Scientific classification
- Kingdom: Plantae
- Clade: Embryophytes
- Clade: Tracheophytes
- Clade: Spermatophytes
- Clade: Angiosperms
- Clade: Eudicots
- Order: Proteales
- Family: Proteaceae
- Genus: Grevillea
- Species: G. fililoba
- Binomial name: Grevillea fililoba (McGill.) Olde & Marriott
- Synonyms: Grevillea thelemanniana subsp. fililoba McGill.

= Grevillea fililoba =

- Genus: Grevillea
- Species: fililoba
- Authority: (McGill.) Olde & Marriott
- Conservation status: P1
- Synonyms: Grevillea thelemanniana subsp. fililoba McGill.

Species of shrub endemic to Western Australia

Grevillea fililoba is a species of flowering plant in the family Proteaceae and is endemic to a restricted area in the south-west of Western Australia. It is a spreading shrub with soft foliage, divided leaves with narrow linear lobes, and clusters of pink to bright red and white flowers.

- Problem 1:
Answer these questions from the Grevillea fililoba passage:
(a) To which family does the species belong?
(b) What conservation status does the passage give for it?
(c) What synonym is listed for it?
- Problem 2:
Do the following statements agree with the Grevillea fililoba passage? Answer yes or no for each, and quote the words from the passage that decide it.
(a) The species is found naturally throughout eastern Australia.
(b) The species is placed in the order Proteales.
(c) The plant has undivided leaves.
The rows that follow come from a separate source.

- Data section:
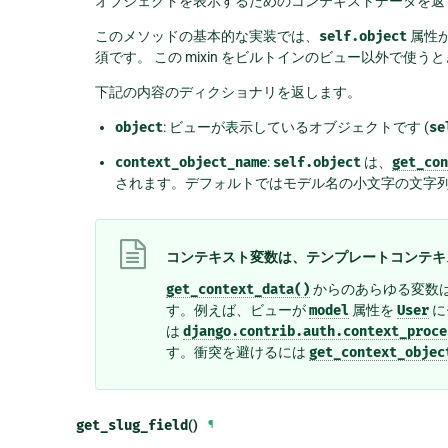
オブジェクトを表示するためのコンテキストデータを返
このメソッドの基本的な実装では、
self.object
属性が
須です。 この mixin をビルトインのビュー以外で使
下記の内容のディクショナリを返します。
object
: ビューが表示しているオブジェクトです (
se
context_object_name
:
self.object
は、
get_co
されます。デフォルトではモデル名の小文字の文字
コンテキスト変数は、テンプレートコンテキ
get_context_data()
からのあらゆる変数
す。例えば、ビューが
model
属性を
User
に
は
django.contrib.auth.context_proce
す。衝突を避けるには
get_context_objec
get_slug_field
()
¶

--

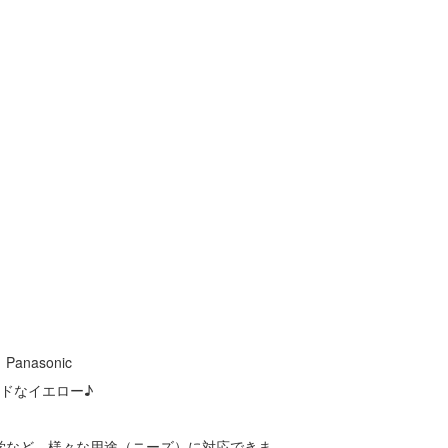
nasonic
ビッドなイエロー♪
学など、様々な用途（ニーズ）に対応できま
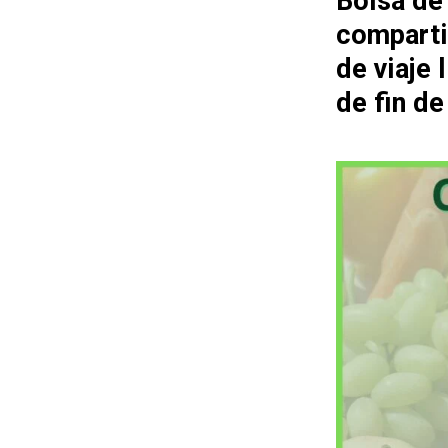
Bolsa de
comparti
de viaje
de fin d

...

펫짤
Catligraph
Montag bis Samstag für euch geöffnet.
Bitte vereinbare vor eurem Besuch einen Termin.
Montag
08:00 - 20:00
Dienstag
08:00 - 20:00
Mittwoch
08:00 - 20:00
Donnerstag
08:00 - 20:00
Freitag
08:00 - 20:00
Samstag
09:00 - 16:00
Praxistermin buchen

- Exercise answer 1:
(a) Proteaceae
(b) P1
(c) Grevillea thelemanniana subsp. fililoba McGill.

- Exercise answer 2:
(a) No: "endemic to a restricted area in the south-west of Western Australia"
(b) Yes: "Order: Proteales"
(c) No: "divided leaves with narrow linear lobes"